A number of existing tribes have a connection to the land the state park now occupies: the Chickahominy, Eastern Chickahominy, Mattaponi, Upper Mattaponi, Monacan, Nansemond, Nottoway, Cheroenhaka Nottoway, Pamunkey, Patawomeck and Rappahannock. Gallivan said the tribal voices were important in the design and development of Machicomoco.
“We held a series of workshops with Virginia’s tribal communities. We talked to all 11 tribal communities —the federally recognized tribes and the state recognized tribes —and received really useful input from them on what the park should look like,” he said.
The tribal members even provided the park’s name, Machicomico. The tribal consultants had three main priorities: First, to make sure the park is designed to depict the space as a fundamentally native landscape.
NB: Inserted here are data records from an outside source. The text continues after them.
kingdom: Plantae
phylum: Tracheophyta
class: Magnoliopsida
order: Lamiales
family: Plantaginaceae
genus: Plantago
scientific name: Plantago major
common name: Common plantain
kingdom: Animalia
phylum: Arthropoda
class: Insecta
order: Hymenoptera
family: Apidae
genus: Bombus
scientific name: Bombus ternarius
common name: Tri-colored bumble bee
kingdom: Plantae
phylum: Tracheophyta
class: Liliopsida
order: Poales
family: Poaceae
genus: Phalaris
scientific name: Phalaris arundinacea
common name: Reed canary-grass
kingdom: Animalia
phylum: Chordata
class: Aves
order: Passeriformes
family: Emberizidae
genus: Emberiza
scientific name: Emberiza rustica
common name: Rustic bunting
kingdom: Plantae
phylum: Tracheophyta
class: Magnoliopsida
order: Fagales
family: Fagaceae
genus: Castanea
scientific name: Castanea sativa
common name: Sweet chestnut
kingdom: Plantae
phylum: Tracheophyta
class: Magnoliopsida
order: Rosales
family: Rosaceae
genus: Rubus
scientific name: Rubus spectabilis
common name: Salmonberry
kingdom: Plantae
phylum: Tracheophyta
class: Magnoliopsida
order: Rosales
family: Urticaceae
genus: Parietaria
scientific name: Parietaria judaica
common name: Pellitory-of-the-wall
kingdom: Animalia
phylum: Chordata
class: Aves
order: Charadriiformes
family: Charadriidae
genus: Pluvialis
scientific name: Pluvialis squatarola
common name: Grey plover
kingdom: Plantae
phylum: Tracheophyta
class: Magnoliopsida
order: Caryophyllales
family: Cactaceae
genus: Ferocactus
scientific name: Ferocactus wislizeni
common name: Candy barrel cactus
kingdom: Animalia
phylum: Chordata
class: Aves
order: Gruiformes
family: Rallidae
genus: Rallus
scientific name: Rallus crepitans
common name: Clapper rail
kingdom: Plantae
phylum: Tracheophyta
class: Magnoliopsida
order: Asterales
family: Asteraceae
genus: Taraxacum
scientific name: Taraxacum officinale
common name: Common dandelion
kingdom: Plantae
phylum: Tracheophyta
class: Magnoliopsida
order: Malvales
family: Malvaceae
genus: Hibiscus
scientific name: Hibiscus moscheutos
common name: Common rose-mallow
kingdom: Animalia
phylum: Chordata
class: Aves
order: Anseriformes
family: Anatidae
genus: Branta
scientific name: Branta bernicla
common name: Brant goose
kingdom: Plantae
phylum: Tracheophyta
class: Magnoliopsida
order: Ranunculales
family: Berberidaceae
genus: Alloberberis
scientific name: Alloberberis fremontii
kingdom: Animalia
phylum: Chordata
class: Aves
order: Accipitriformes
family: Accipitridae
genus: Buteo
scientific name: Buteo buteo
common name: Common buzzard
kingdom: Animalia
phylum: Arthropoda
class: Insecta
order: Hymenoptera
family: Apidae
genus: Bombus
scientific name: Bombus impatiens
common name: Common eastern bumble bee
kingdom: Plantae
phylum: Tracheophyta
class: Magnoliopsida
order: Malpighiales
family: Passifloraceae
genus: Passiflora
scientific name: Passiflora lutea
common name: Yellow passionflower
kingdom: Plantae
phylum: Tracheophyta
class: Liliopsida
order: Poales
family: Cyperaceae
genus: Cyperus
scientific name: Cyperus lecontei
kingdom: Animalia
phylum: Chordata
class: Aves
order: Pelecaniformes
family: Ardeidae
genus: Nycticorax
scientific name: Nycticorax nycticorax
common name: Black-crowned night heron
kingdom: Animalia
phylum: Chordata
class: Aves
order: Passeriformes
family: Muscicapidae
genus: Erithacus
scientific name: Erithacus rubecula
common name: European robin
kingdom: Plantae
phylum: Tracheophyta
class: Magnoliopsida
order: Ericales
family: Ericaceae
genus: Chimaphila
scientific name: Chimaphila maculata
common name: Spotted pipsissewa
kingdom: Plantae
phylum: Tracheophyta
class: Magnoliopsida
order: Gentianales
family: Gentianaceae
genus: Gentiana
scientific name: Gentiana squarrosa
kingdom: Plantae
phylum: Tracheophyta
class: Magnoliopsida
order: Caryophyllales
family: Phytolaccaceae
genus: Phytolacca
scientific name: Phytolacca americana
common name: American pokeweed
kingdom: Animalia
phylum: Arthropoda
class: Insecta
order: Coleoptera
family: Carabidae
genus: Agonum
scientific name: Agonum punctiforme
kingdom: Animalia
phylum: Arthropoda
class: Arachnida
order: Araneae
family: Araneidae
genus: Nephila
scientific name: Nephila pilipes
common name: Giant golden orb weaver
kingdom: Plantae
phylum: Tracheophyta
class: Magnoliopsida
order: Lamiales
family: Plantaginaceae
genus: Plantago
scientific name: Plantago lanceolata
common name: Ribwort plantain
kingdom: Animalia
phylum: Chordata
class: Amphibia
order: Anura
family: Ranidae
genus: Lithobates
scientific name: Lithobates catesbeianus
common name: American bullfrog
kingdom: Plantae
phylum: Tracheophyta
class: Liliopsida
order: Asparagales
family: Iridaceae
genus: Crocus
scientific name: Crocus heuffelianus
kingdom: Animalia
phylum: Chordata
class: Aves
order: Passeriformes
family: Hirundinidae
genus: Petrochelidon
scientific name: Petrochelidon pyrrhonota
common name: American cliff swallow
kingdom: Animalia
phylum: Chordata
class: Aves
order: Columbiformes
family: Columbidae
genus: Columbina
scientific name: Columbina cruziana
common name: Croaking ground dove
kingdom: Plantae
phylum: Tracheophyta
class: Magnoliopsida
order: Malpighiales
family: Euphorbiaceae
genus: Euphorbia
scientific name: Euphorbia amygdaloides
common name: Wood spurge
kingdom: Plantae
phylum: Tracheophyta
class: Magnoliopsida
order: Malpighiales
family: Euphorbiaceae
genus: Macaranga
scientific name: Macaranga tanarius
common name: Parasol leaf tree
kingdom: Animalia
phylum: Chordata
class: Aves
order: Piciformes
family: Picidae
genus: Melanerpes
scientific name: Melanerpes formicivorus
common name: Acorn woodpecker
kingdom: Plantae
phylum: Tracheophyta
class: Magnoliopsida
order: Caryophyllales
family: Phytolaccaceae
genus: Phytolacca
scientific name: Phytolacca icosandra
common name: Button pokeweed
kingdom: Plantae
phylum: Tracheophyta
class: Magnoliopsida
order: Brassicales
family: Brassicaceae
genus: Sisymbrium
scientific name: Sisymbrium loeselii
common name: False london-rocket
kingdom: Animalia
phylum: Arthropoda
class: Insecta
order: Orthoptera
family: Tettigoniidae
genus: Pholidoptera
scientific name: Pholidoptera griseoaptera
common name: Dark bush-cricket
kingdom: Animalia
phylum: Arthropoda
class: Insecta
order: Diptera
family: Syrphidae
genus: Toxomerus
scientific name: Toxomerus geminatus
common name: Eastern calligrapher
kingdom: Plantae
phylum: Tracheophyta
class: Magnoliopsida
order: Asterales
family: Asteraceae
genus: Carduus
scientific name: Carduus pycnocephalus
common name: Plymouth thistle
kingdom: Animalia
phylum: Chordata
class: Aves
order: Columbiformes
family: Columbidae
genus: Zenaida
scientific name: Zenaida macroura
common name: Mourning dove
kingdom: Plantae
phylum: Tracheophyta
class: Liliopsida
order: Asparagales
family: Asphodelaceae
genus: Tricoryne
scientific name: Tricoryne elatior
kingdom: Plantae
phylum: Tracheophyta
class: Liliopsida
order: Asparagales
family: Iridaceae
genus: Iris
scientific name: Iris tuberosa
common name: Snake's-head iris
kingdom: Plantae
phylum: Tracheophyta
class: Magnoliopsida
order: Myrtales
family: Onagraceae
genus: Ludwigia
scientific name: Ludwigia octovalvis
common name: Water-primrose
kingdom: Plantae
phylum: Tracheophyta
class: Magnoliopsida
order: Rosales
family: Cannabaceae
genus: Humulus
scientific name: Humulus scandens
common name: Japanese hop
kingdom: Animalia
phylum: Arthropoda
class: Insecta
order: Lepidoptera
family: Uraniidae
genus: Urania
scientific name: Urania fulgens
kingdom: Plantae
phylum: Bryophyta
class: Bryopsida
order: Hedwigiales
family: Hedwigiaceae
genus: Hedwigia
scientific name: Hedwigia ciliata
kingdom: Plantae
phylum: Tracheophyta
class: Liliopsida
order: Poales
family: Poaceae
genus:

“That’s something that they really wanted to do,” Gallivan said. “Number two, they wanted us to highlight the deep history of Native people in the region, to get across the idea that they’ve always been there, and they have a long and complicated history of placemaking.”And finally, Gallivan said, the tribal members want to emphasize the persistence of the Native communities: “That they’re still here today and will be here into the future.”